勢い余ってかなり大声で伝えてしまったことにハッとして赤面する。慌てふためく名前を見て、赤司は力が抜けたようにその場にしゃがみ込んだ。

「昨日、田中くんが君に告白しただろう…俺はそれを聞いて苗字さんが誰かに取られてしまうと、初めて焦りを感じた。…吃驚、したんだ。俺は君のことになると、こんなにも余裕がなくなってしまう…」

“どうしたらいいか、わからなくなってしまった”名前はそんな赤司の言葉を聞いて、昨日あの時、赤司が何故去って行ってしまったのか、わかった気がした。


「…どんな赤司くんも、好きだよ」


「ああ…俺も苗字さんが好きだ」


小さく、伝えあった同じ気持ちをどうしようもなく疑ってしまうくらいに、信じられない奇跡が起こってしまったと思った。名前の耳には世界の音が聞こえなくなって、ただ、彼の微かな息遣いと、自分の鼓動だけが全てを支配していた。我慢していた涙がぽろっと呆気なく溢れて、地面に落ちていった。名前は流されるように赤司と同じようにしゃがみ込んだ。

「…私、クラシックなんて聴かないよ。仲良くなりたいきっかけ作りだった…食堂で赤司くんの隣に座ったのも態とだし、映画なんて口実で、ただ赤司くんと一緒に居たかっただけなの」

しっかり見つめ合った2人はお互いの揺れる瞳を綺麗だ、と思っていた。赤司はじっと、ただ名前がぽろぽろ涙を流すのを黙って見つめていた。

「ずるい、でしょ。私、本当はずるくて、臆病で、弱くて…こんな、こんな私でいいの…?赤司くん、」

「愚問だね…俺だって苗字さんじゃなきゃ駄目だし、どんな苗字さんだって好きだよ」

泣きじゃくる名前の髪を、赤司は愛おしそうに優しく撫でて、「それに、」と言葉を付け足した。

「…白状してしまえば、ホラー映画が観たいだなんて、俺は完璧に狙っていたね。
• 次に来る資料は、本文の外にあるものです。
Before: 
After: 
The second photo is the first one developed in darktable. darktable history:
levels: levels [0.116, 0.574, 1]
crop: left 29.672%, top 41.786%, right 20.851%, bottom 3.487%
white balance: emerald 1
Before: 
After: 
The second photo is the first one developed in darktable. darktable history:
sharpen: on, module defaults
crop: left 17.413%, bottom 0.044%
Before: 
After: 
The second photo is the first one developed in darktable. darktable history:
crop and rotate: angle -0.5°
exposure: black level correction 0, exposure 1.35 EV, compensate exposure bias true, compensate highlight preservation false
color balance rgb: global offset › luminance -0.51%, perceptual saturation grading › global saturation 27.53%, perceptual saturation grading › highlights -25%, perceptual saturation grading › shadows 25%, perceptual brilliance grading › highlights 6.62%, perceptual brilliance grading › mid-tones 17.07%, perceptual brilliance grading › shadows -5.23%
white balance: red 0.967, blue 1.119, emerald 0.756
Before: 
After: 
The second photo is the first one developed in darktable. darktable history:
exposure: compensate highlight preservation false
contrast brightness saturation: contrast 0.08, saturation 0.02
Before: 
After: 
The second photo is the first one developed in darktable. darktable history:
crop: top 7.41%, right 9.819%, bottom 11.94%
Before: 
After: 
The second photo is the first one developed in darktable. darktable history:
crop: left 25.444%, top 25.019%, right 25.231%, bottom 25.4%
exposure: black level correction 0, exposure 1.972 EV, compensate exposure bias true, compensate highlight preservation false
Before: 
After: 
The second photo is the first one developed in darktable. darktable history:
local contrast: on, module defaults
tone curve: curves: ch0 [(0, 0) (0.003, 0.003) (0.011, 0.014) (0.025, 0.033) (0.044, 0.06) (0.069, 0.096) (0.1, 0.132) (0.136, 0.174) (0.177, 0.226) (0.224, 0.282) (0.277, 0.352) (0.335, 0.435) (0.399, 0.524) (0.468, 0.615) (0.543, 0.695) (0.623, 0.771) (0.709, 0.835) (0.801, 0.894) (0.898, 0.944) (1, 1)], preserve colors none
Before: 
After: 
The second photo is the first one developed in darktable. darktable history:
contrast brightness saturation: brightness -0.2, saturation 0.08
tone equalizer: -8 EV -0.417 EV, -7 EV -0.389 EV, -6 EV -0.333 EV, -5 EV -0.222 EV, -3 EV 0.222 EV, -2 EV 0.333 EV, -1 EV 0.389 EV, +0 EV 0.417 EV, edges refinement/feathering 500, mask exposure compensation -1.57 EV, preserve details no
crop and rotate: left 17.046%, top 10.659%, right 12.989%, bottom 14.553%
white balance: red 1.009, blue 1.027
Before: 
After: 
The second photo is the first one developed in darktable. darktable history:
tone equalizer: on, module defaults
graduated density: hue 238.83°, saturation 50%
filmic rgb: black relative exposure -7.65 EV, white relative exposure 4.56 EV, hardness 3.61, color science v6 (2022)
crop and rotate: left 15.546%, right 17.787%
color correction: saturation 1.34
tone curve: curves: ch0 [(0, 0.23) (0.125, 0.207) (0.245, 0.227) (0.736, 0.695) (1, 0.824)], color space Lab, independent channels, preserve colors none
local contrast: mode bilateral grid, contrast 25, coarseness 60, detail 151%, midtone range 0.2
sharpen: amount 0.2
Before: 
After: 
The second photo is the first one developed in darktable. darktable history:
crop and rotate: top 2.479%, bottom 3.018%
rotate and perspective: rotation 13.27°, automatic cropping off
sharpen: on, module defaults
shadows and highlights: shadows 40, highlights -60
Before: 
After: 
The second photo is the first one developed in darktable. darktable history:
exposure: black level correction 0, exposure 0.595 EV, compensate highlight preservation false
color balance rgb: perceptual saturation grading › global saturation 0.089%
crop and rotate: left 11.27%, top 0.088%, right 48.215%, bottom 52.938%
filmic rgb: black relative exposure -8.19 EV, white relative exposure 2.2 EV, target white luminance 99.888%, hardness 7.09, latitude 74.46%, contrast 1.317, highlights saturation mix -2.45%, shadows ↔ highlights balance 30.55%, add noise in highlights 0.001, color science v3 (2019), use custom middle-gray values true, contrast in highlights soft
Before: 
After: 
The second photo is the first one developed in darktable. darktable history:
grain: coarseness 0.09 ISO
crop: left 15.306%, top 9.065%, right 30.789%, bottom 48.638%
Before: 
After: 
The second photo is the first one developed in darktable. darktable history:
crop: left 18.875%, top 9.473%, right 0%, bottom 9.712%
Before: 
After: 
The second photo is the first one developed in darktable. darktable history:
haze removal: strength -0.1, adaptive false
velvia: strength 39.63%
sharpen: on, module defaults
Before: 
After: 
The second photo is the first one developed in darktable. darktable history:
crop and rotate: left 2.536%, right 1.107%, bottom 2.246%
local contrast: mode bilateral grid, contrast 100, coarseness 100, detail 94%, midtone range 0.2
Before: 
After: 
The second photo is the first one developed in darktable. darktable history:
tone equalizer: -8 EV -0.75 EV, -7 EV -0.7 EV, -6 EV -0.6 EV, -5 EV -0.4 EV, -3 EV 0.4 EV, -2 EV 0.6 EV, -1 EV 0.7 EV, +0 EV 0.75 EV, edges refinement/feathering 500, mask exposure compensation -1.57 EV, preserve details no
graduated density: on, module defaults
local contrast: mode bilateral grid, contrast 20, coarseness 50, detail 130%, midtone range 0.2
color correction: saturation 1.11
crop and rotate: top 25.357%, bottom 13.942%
車が通って危ないからなんて口実で、ただ、寂しそうに俯いた君を抱き締めたかっただけ」

観念したように眉を下げて微笑んだ赤司は、肩を震わせて涙を流しながら、ぱちぱちと瞬きした名前をそっと抱き締めた。

「似た者同士だな、俺たちは」

いつでも余裕そうな赤司が、心の内では葛藤していたなんて。名前は驚いたと同時に、じんわりと心が温かくなっていくのを感じた。(なんだ、赤司くんも私と同じ…)切なくて、臆病で、ずるくて、愛しくて…。お互い、恋をしていたんだ。ただ、それだけのこと。赤司が少し離れて、そっと名前の瞼を撫でる。

「こんなに腫らして…見るだけで心苦しくなるな。それなのに、こんなにも君が愛おしい」

ちゅ、と可愛いリップ音がすぐ近くに聞こえて名前は思わず飛び上がった。

「っぎゃあ!あ、あ、あ赤司くんなにを…っ!」

「ふっ…泣いたり照れたり、苗字さんは忙しいね」

さっきまで眉毛を下げて頬を染め、力無く名前を見つめていた赤司は何処へやら。いつも通り余裕そうに、それでもやっぱり少しだけ頬を染めた赤司が笑って立ち上がり、名前の手を取った。

「さあ帰ろう。」

自然と手を繋いで歩き出した赤司につられて名前も歩き出す。少し後ろを振り返った赤司があまりにも幸せそうに微笑むので、名前はまた泣きそうになった。繋いだ手はお互い冷たいのに温かくて。あの日ひっそり祈った、“理由もなく手を繋ぎたい”という夢がついに叶ったことを実感して、名前は下唇を噛み締めて顔に出てしまいそうな嬉しさを堪えて、赤司の手を少しだけ強く、握った。